Could you output each line below exactly as it appears, excluding any pictures?

___ Source data ___

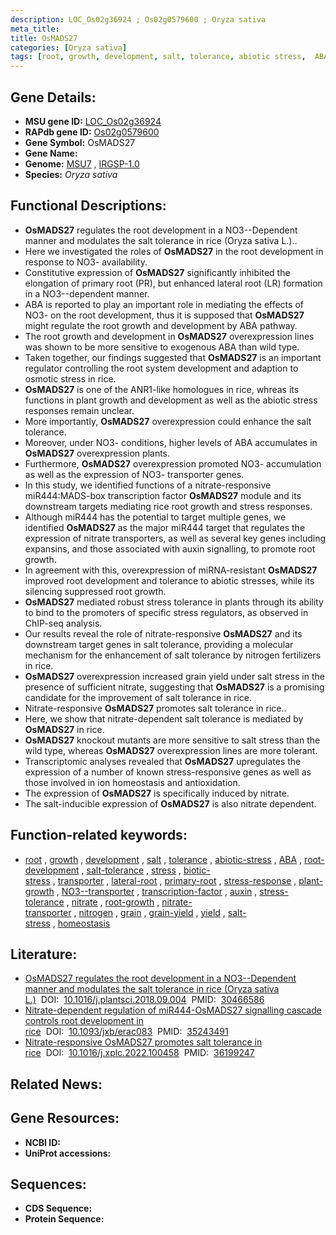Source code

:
 ```yaml
---
description: LOC_Os02g36924 ; Os02g0579600 ; Oryza sativa
meta_title:
title: OsMADS27
categories: [Oryza sativa]
tags: [root, growth, development, salt, tolerance, abiotic stress,  ABA , root development, salt tolerance, stress, biotic stress, transporter, ABA, lateral root, primary root, stress response, plant growth, NO3- transporter, transcription factor, auxin, stress tolerance, nitrate, root growth, nitrate transporter, nitrogen, grain, grain yield, yield, salt stress, homeostasis]
---
```


## Gene Details:
- **MSU gene ID:** [LOC_Os02g36924](http://rice.uga.edu/cgi-bin/ORF_infopage.cgi?orf=LOC_Os02g36924)  
- **RAPdb gene ID:** [Os02g0579600](https://rapdb.dna.affrc.go.jp/locus/?name=Os02g0579600)  
- **Gene Symbol:** OsMADS27
- **Gene Name:**
- **Genome:**  [MSU7](http://rice.uga.edu/)&nbsp;,&nbsp;[IRGSP-1.0](https://rapdb.dna.affrc.go.jp/download/irgsp1.html)
- **Species:** *Oryza sativa*

## Functional Descriptions:
   - **OsMADS27** regulates the root development in a NO3--Dependent manner and modulates the salt tolerance in rice (Oryza sativa L.)..
   - Here we investigated the roles of **OsMADS27** in the root development in response to NO3- availability.
   - Constitutive expression of **OsMADS27** significantly inhibited the elongation of primary root (PR), but enhanced lateral root (LR) formation in a NO3--dependent manner.
   - ABA is reported to play an important role in mediating the effects of NO3- on the root development, thus it is supposed that **OsMADS27** might regulate the root growth and development by ABA pathway.
   - The root growth and development in **OsMADS27** overexpression lines was shown to be more sensitive to exogenous ABA than wild type.
   - Taken together, our findings suggested that **OsMADS27** is an important regulator controlling the root system development and adaption to osmotic stress in rice.
   - **OsMADS27** is one of the ANR1-like homologues in rice, whreas its functions in plant growth and development as well as the abiotic stress responses remain unclear.
   - More importantly, **OsMADS27** overexpression could enhance the salt tolerance.
   - Moreover, under NO3- conditions, higher levels of ABA accumulates in **OsMADS27** overexpression plants.
   - Furthermore, **OsMADS27** overexpression promoted NO3- accumulation as well as the expression of NO3- transporter genes.
   - In this study, we identified functions of a nitrate-responsive miR444:MADS-box transcription factor **OsMADS27** module and its downstream targets mediating rice root growth and stress responses.
   - Although miR444 has the potential to target multiple genes, we identified **OsMADS27** as the major miR444 target that regulates the expression of nitrate transporters, as well as several key genes including expansins, and those associated with auxin signalling, to promote root growth.
   - In agreement with this, overexpression of miRNA-resistant **OsMADS27** improved root development and tolerance to abiotic stresses, while its silencing suppressed root growth.
   - **OsMADS27** mediated robust stress tolerance in plants through its ability to bind to the promoters of specific stress regulators, as observed in ChIP-seq analysis.
   - Our results reveal the role of nitrate-responsive **OsMADS27** and its downstream target genes in salt tolerance, providing a molecular mechanism for the enhancement of salt tolerance by nitrogen fertilizers in rice.
   - **OsMADS27** overexpression increased grain yield under salt stress in the presence of sufficient nitrate, suggesting that **OsMADS27** is a promising candidate for the improvement of salt tolerance in rice.
   - Nitrate-responsive **OsMADS27** promotes salt tolerance in rice..
   - Here, we show that nitrate-dependent salt tolerance is mediated by **OsMADS27** in rice.
   - **OsMADS27** knockout mutants are more sensitive to salt stress than the wild type, whereas **OsMADS27** overexpression lines are more tolerant.
   - Transcriptomic analyses revealed that **OsMADS27** upregulates the expression of a number of known stress-responsive genes as well as those involved in ion homeostasis and antioxidation.
   - The expression of **OsMADS27** is specifically induced by nitrate.
   - The salt-inducible expression of **OsMADS27** is also nitrate dependent.

## Function-related keywords:
   - [root](/tags/root/)&nbsp;,&nbsp;[growth](/tags/growth/)&nbsp;,&nbsp;[development](/tags/development/)&nbsp;,&nbsp;[salt](/tags/salt/)&nbsp;,&nbsp;[tolerance](/tags/tolerance/)&nbsp;,&nbsp;[abiotic-stress](/tags/abiotic-stress/)&nbsp;,&nbsp;[ABA](/tags/ABA/)&nbsp;,&nbsp;[root-development](/tags/root-development/)&nbsp;,&nbsp;[salt-tolerance](/tags/salt-tolerance/)&nbsp;,&nbsp;[stress](/tags/stress/)&nbsp;,&nbsp;[biotic-stress](/tags/biotic-stress/)&nbsp;,&nbsp;[transporter](/tags/transporter/)&nbsp;,&nbsp;[lateral-root](/tags/lateral-root/)&nbsp;,&nbsp;[primary-root](/tags/primary-root/)&nbsp;,&nbsp;[stress-response](/tags/stress-response/)&nbsp;,&nbsp;[plant-growth](/tags/plant-growth/)&nbsp;,&nbsp;[NO3--transporter](/tags/NO3--transporter/)&nbsp;,&nbsp;[transcription-factor](/tags/transcription-factor/)&nbsp;,&nbsp;[auxin](/tags/auxin/)&nbsp;,&nbsp;[stress-tolerance](/tags/stress-tolerance/)&nbsp;,&nbsp;[nitrate](/tags/nitrate/)&nbsp;,&nbsp;[root-growth](/tags/root-growth/)&nbsp;,&nbsp;[nitrate-transporter](/tags/nitrate-transporter/)&nbsp;,&nbsp;[nitrogen](/tags/nitrogen/)&nbsp;,&nbsp;[grain](/tags/grain/)&nbsp;,&nbsp;[grain-yield](/tags/grain-yield/)&nbsp;,&nbsp;[yield](/tags/yield/)&nbsp;,&nbsp;[salt-stress](/tags/salt-stress/)&nbsp;,&nbsp;[homeostasis](/tags/homeostasis/)

## Literature:
   - [OsMADS27 regulates the root development in a NO3--Dependent manner and modulates the salt tolerance in rice (Oryza sativa L.)](https://www.doi.org/10.1016/j.plantsci.2018.09.004)&nbsp;&nbsp;DOI:&nbsp;&nbsp;[10.1016/j.plantsci.2018.09.004](https://www.doi.org/10.1016/j.plantsci.2018.09.004)&nbsp;&nbsp;PMID:&nbsp;&nbsp;[30466586](https://pubmed.ncbi.nlm.nih.gov/30466586/)
   - [Nitrate-dependent regulation of miR444-OsMADS27 signalling cascade controls root development in rice](https://www.doi.org/10.1093/jxb/erac083)&nbsp;&nbsp;DOI:&nbsp;&nbsp;[10.1093/jxb/erac083](https://www.doi.org/10.1093/jxb/erac083)&nbsp;&nbsp;PMID:&nbsp;&nbsp;[35243491](https://pubmed.ncbi.nlm.nih.gov/35243491/)
   - [Nitrate-responsive OsMADS27 promotes salt tolerance in rice](https://www.doi.org/10.1016/j.xplc.2022.100458)&nbsp;&nbsp;DOI:&nbsp;&nbsp;[10.1016/j.xplc.2022.100458](https://www.doi.org/10.1016/j.xplc.2022.100458)&nbsp;&nbsp;PMID:&nbsp;&nbsp;[36199247](https://pubmed.ncbi.nlm.nih.gov/36199247/)

## Related News:

## Gene Resources:
- **NCBI ID:**  []()
- **UniProt accessions:** [](https://www.uniprot.org/uniprotkb//entry)

## Sequences:
- **CDS Sequence:**
- **Protein Sequence:**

___

> **Output for this task**
Source code

:
 ```yaml
---
description: LOC_Os02g36924 ; Os02g0579600 ; Oryza sativa
meta_title:
title: OsMADS27
categories: [Oryza sativa]
tags: [root, growth, development, salt, tolerance, abiotic stress,  ABA , root development, salt tolerance, stress, biotic stress, transporter, ABA, lateral root, primary root, stress response, plant growth, NO3- transporter, transcription factor, auxin, stress tolerance, nitrate, root growth, nitrate transporter, nitrogen, grain, grain yield, yield, salt stress, homeostasis]
---
```


## Gene Details:
- **MSU gene ID:** [LOC_Os02g36924](http://rice.uga.edu/cgi-bin/ORF_infopage.cgi?orf=LOC_Os02g36924)  
- **RAPdb gene ID:** [Os02g0579600](https://rapdb.dna.affrc.go.jp/locus/?name=Os02g0579600)  
- **Gene Symbol:** OsMADS27
- **Gene Name:**
- **Genome:**  [MSU7](http://rice.uga.edu/)&nbsp;,&nbsp;[IRGSP-1.0](https://rapdb.dna.affrc.go.jp/download/irgsp1.html)
- **Species:** *Oryza sativa*

## Functional Descriptions:
   - **OsMADS27** regulates the root development in a NO3--Dependent manner and modulates the salt tolerance in rice (Oryza sativa L.)..
   - Here we investigated the roles of **OsMADS27** in the root development in response to NO3- availability.
   - Constitutive expression of **OsMADS27** significantly inhibited the elongation of primary root (PR), but enhanced lateral root (LR) formation in a NO3--dependent manner.
   - ABA is reported to play an important role in mediating the effects of NO3- on the root development, thus it is supposed that **OsMADS27** might regulate the root growth and development by ABA pathway.
   - The root growth and development in **OsMADS27** overexpression lines was shown to be more sensitive to exogenous ABA than wild type.
   - Taken together, our findings suggested that **OsMADS27** is an important regulator controlling the root system development and adaption to osmotic stress in rice.
   - **OsMADS27** is one of the ANR1-like homologues in rice, whreas its functions in plant growth and development as well as the abiotic stress responses remain unclear.
   - More importantly, **OsMADS27** overexpression could enhance the salt tolerance.
   - Moreover, under NO3- conditions, higher levels of ABA accumulates in **OsMADS27** overexpression plants.
   - Furthermore, **OsMADS27** overexpression promoted NO3- accumulation as well as the expression of NO3- transporter genes.
   - In this study, we identified functions of a nitrate-responsive miR444:MADS-box transcription factor **OsMADS27** module and its downstream targets mediating rice root growth and stress responses.
   - Although miR444 has the potential to target multiple genes, we identified **OsMADS27** as the major miR444 target that regulates the expression of nitrate transporters, as well as several key genes including expansins, and those associated with auxin signalling, to promote root growth.
   - In agreement with this, overexpression of miRNA-resistant **OsMADS27** improved root development and tolerance to abiotic stresses, while its silencing suppressed root growth.
   - **OsMADS27** mediated robust stress tolerance in plants through its ability to bind to the promoters of specific stress regulators, as observed in ChIP-seq analysis.
   - Our results reveal the role of nitrate-responsive **OsMADS27** and its downstream target genes in salt tolerance, providing a molecular mechanism for the enhancement of salt tolerance by nitrogen fertilizers in rice.
   - **OsMADS27** overexpression increased grain yield under salt stress in the presence of sufficient nitrate, suggesting that **OsMADS27** is a promising candidate for the improvement of salt tolerance in rice.
   - Nitrate-responsive **OsMADS27** promotes salt tolerance in rice..
   - Here, we show that nitrate-dependent salt tolerance is mediated by **OsMADS27** in rice.
   - **OsMADS27** knockout mutants are more sensitive to salt stress than the wild type, whereas **OsMADS27** overexpression lines are more tolerant.
   - Transcriptomic analyses revealed that **OsMADS27** upregulates the expression of a number of known stress-responsive genes as well as those involved in ion homeostasis and antioxidation.
   - The expression of **OsMADS27** is specifically induced by nitrate.
   - The salt-inducible expression of **OsMADS27** is also nitrate dependent.

## Function-related keywords:
   - [root](/tags/root/)&nbsp;,&nbsp;[growth](/tags/growth/)&nbsp;,&nbsp;[development](/tags/development/)&nbsp;,&nbsp;[salt](/tags/salt/)&nbsp;,&nbsp;[tolerance](/tags/tolerance/)&nbsp;,&nbsp;[abiotic-stress](/tags/abiotic-stress/)&nbsp;,&nbsp;[ABA](/tags/ABA/)&nbsp;,&nbsp;[root-development](/tags/root-development/)&nbsp;,&nbsp;[salt-tolerance](/tags/salt-tolerance/)&nbsp;,&nbsp;[stress](/tags/stress/)&nbsp;,&nbsp;[biotic-stress](/tags/biotic-stress/)&nbsp;,&nbsp;[transporter](/tags/transporter/)&nbsp;,&nbsp;[lateral-root](/tags/lateral-root/)&nbsp;,&nbsp;[primary-root](/tags/primary-root/)&nbsp;,&nbsp;[stress-response](/tags/stress-response/)&nbsp;,&nbsp;[plant-growth](/tags/plant-growth/)&nbsp;,&nbsp;[NO3--transporter](/tags/NO3--transporter/)&nbsp;,&nbsp;[transcription-factor](/tags/transcription-factor/)&nbsp;,&nbsp;[auxin](/tags/auxin/)&nbsp;,&nbsp;[stress-tolerance](/tags/stress-tolerance/)&nbsp;,&nbsp;[nitrate](/tags/nitrate/)&nbsp;,&nbsp;[root-growth](/tags/root-growth/)&nbsp;,&nbsp;[nitrate-transporter](/tags/nitrate-transporter/)&nbsp;,&nbsp;[nitrogen](/tags/nitrogen/)&nbsp;,&nbsp;[grain](/tags/grain/)&nbsp;,&nbsp;[grain-yield](/tags/grain-yield/)&nbsp;,&nbsp;[yield](/tags/yield/)&nbsp;,&nbsp;[salt-stress](/tags/salt-stress/)&nbsp;,&nbsp;[homeostasis](/tags/homeostasis/)

## Literature:
   - [OsMADS27 regulates the root development in a NO3--Dependent manner and modulates the salt tolerance in rice (Oryza sativa L.)](https://www.doi.org/10.1016/j.plantsci.2018.09.004)&nbsp;&nbsp;DOI:&nbsp;&nbsp;[10.1016/j.plantsci.2018.09.004](https://www.doi.org/10.1016/j.plantsci.2018.09.004)&nbsp;&nbsp;PMID:&nbsp;&nbsp;[30466586](https://pubmed.ncbi.nlm.nih.gov/30466586/)
   - [Nitrate-dependent regulation of miR444-OsMADS27 signalling cascade controls root development in rice](https://www.doi.org/10.1093/jxb/erac083)&nbsp;&nbsp;DOI:&nbsp;&nbsp;[10.1093/jxb/erac083](https://www.doi.org/10.1093/jxb/erac083)&nbsp;&nbsp;PMID:&nbsp;&nbsp;[35243491](https://pubmed.ncbi.nlm.nih.gov/35243491/)
   - [Nitrate-responsive OsMADS27 promotes salt tolerance in rice](https://www.doi.org/10.1016/j.xplc.2022.100458)&nbsp;&nbsp;DOI:&nbsp;&nbsp;[10.1016/j.xplc.2022.100458](https://www.doi.org/10.1016/j.xplc.2022.100458)&nbsp;&nbsp;PMID:&nbsp;&nbsp;[36199247](https://pubmed.ncbi.nlm.nih.gov/36199247/)

## Related News:

## Gene Resources:
- **NCBI ID:**  []()
- **UniProt accessions:** [](https://www.uniprot.org/uniprotkb//entry)

## Sequences:
- **CDS Sequence:**
- **Protein Sequence:**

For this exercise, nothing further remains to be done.